Pyrrolizidinalkaloide

Gestern Abend druckte ich den neuen Trachtkalender der schleswig-holsteinischen Stiftung Naturschutz aus und war beim Lesen erst mal fassungslos. Da werden nämlich ausdrücklich alle Rauhblattgewächse (also Beinwell, Vergissmeinnicht, Lungenkraut, Borretsch, Natternkopf usw.) sowie Huflattich, Kreuzkräuter und Wasserhanf ausgespart, mit dem Hinweis auf die giftigen PAs. GärtnerInnen sollen diese Pflanzen also nicht halten, damit die Bienen kein Gift in ihren Honig bringen.
Himmel, Leute, ihr werdet immer verrückter! Eigentlich will ich mich über so viel Schwachsinn nicht mehr aufregen, andererseits habe ich direkt damit zu tun, wenn ich in Kräuterberatungen immer wieder von Neuem erklären muss, daß hier schlimmste Hysterie verbreitet wird, weil eine Pflanze PAs im Mikrogrammbereich enthält.
WelcheR Angst um seine/ihre Leber hat, sollte erst mal seinen/ihren Alkoholkonsum unter die Lupe nehmen: wie regelmäßig und welche Mengen?
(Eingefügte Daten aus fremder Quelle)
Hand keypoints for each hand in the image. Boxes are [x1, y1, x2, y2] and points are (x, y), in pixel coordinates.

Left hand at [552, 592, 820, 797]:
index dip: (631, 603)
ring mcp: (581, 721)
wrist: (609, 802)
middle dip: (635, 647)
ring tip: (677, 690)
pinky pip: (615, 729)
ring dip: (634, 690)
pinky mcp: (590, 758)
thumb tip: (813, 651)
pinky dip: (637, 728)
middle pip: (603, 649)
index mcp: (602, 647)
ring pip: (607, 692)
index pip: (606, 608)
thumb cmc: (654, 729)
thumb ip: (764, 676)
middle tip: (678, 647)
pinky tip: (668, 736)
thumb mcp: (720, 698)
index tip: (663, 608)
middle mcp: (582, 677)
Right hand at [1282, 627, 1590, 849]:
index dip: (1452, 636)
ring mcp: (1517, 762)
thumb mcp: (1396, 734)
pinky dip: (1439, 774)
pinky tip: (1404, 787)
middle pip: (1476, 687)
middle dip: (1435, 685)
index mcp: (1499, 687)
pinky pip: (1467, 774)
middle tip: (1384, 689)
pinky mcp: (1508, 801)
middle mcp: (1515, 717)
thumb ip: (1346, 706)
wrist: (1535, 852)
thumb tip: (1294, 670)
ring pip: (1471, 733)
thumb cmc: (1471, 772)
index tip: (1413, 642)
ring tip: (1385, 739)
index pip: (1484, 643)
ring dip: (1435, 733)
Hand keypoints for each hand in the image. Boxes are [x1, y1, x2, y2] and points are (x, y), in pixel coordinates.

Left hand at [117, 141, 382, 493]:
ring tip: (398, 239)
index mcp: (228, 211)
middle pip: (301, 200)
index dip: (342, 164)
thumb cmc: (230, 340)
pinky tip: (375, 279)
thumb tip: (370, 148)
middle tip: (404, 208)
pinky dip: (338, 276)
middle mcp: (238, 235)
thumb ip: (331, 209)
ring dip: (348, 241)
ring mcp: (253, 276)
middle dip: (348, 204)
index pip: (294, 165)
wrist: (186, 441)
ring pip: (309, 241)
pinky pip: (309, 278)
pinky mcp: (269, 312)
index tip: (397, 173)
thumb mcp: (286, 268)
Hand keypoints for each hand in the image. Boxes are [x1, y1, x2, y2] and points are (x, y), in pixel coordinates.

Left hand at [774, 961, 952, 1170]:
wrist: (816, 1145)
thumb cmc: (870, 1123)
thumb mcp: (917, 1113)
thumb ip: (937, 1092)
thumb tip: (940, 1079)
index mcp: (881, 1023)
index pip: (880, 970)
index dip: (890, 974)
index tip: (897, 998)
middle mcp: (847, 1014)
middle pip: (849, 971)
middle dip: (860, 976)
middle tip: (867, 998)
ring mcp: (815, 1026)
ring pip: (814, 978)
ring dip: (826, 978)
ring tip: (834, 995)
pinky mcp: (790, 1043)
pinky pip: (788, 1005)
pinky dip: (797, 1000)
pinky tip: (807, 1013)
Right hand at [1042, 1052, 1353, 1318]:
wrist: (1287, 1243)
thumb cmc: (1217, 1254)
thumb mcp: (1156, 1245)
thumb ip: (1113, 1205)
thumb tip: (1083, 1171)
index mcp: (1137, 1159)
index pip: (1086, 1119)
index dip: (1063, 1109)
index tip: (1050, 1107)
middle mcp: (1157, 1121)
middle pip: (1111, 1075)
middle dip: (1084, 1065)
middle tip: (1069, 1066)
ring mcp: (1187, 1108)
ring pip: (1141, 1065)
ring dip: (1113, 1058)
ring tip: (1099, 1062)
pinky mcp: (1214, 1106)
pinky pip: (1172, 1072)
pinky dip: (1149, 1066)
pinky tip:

Oder sich mal fragen, welche Medikamente er/sie zu sich nimmt: die beliebtesten sind heutzutage ja Paracetamol (gibt's ohne Rezept), Betablocker und Schlaftabletten. Was meint ihr, was eure Leber dazu sagt? Das steht übrigens im Kleingedruckten, aber es werden keine reißerischen Artikel darüber in der Zeitung geschrieben, wie in den letzten Jahren über den Borretsch.
Und zum Bienenhonig: ich finde, daß Honig ein absolutes Luxusprodukt, ja eigentlich Medizin ist und nehme nur ganz wenig davon. Wenn dann ein wenig Pyrrolizidin drin ist, stört mich das nicht, wohl aber die Tatsache, daß massenweise Agro-Chemikalien im Raps-Honig stecken. Ich weiß das, weil ich seit Jahren erlebe, wie der Raps viele Male pro Vegetationsperiode gespritzt wird. Auch das muss meine Leber bewältigen.
Mich erinnert dieses hysterische Miesmachen von altbewährten Heilpflanzen an die 70er Jahre, als mein Sohn geboren wurde und jungen Müttern ernsthaft vom Stillen abgeraten wurde, weil die Muttermilch so schadstoffbelastet sei (damals noch DDT, auch ein weltweit eingesetztes Agrogift. Ich finde es übrigens ziemlich übel, daß diese Substanzen "Pflanzenschutzmittel" genannt werden).
Unser Fettgewebe ist das chemische Gedächtnis unseres Körpers, und natürlich finden sich Gifte aller Art in der Muttermilch. Aber welchen Schluss ziehen wir daraus? Auf alles Natürliche zu verzichten oder endlich mal Schluss mit der Vergiftung der Natur zu machen?
Und die Gifte in den Pflanzen? Die Dosis macht's, das wusste schon Paracelsus.
Ich werde weiterhin Borretsch in Frankfurter grüner Soße essen. Beinwell habe ich kürzlich erst wieder mehrere Wochen lang kurmäßig in starker Konzentration zu mir genommen (gut für meine Gelenke), und meine bei der Betriebsärztin bestimmte Gamma-GT ist bestens.
Ha!
Ein Trost war mir dieser Anblick heute auf dem Markt: die Natur setzt sich letztlich immer durch!